Après Louvain-la-Neuve, des soignants ont manifesté à Bruxelles contre la délégation des soins

Comme nous en avions parlé ce 11 novembre, une manifestation à Louvain-la-Neuve du même type avait eu lieu et avait réuni une quarantaine de personnes. Aujourd’hui, c’est à Bruxelles que les soignants et soignantes ont appelé à une revalorisation des conditions de travail et salariales du métier d’infirmier/infirmière. Des rassemblements ont eu lieu au Chirec (commune d’Auderghem) et à l’hôpital Erasme (commune d’Anderlecht).

C’est une initiative du syndicat libéral CGSLB, pour ce qui est du Chirec. Des ballons bleus, (couleur du syndicat) ont été lâchés dans le ciel, à Bruxelles. Sur ces ballons il y avait des messages comme “Métier d’infirmier doit être reconnu comme métier lourd”, “Stop à la mise à mort de nos soignants” et “Non à la délégation des actes infirmiers”. Ces revendications ont été lancées à travers la ville à la veille d’une rencontre des partenaires sociaux avec le ministre fédéral de la Santé publique, Frank Vandenbroucke.

A Erasme, c’était la SETCA qui était fortement présente. Mais les revendications étaient strictement les mêmes en ces deux lieux de la santé, dont le personnel vit des heures dures et éprouvantes, encore plus depuis la crise du covid.

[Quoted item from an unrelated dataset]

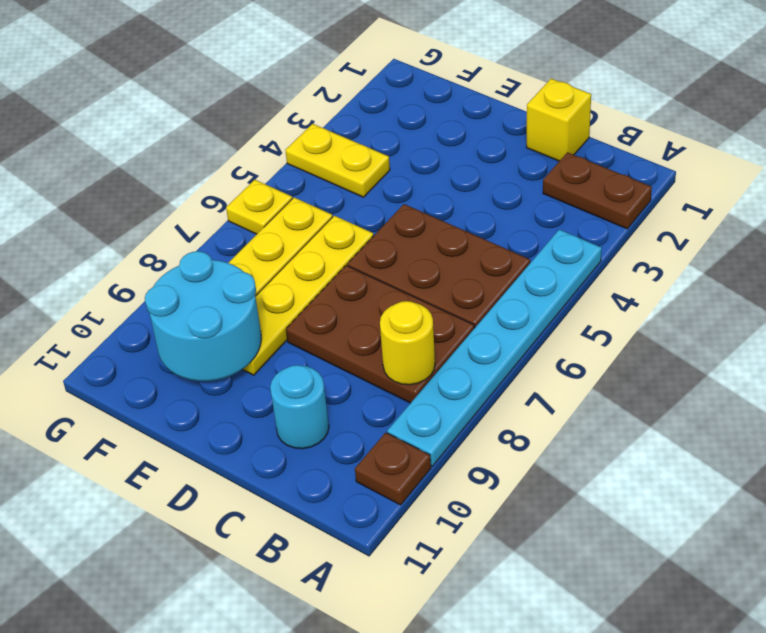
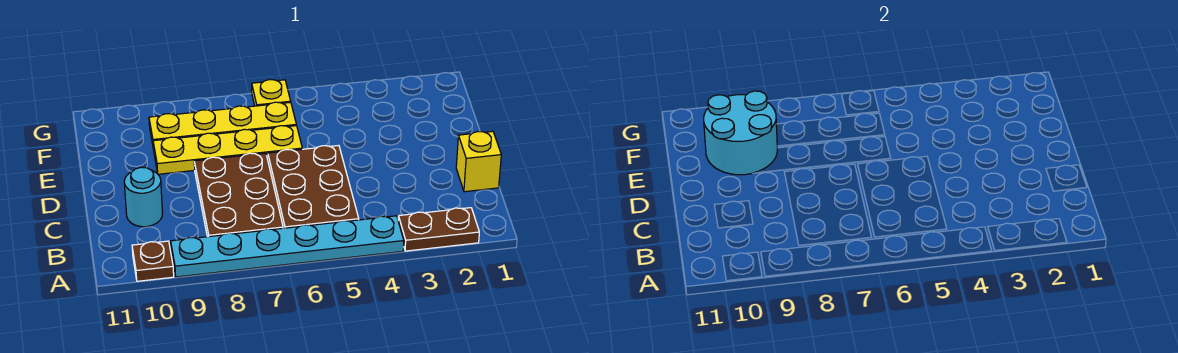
brown 1x2 plate [543,152,652,229] -> brown 1x2 plate turned to [398,208,479,251]
yellow 1x1 round brick [380,301,435,385] -> none
yellow 1x2 plate [285,124,390,197] -> none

Une nouvelle loi qui déplait fortement au secteur des soignants

Cette nouvelle loi, qui doit d’après ses auteurs “venir en aide au personnel infirmier déjà largement impliqué et extrêmement sollicité dans la gestion de la crise sanitaire de la Covid-19, en autorisant de manière exceptionnelle que des activités relevant de l’art infirmier puissent, pendant la gestion de cette crise, être exercées par des personnes non légalement qualifiées pour ce faire”, porte ce renfort jusqu’au 1er avril de l’année prochaine.

La délégation d’actes infirmiers constitue “une charge supplémentaire pour l’infirmière, qui a une responsabilité dans sa délégation de soins et qui aura plus de travail parce qu’elle devra soigner ses patients et surveiller les soins qui sont délégués”, remarque Myriam Doeuvre, une infirmière. “C’est dangereux pour le patient, pour l’infirmière, pour la personne à qui l’on délègue…”

Une infirmière avec un message très clair – DR

En plus, la pénurie de main d’oeuvre que cette loi vise à compenser est d’abord due à un manque de considération pour la profession, estime-t-elle. “Le métier d’infirmière requiert quatre années d’études, plus une année pour les spécialisations. Cela fait cinq ans d’études pour un salaire minimum”, pointe la professionnelle. “On avait demandé une revalorisation salariale, qui est toujours dans les fonds de tiroirs. M. Vandenbroucke a fait des propositions. Nous attendons maintenant la signature de ces propositions”.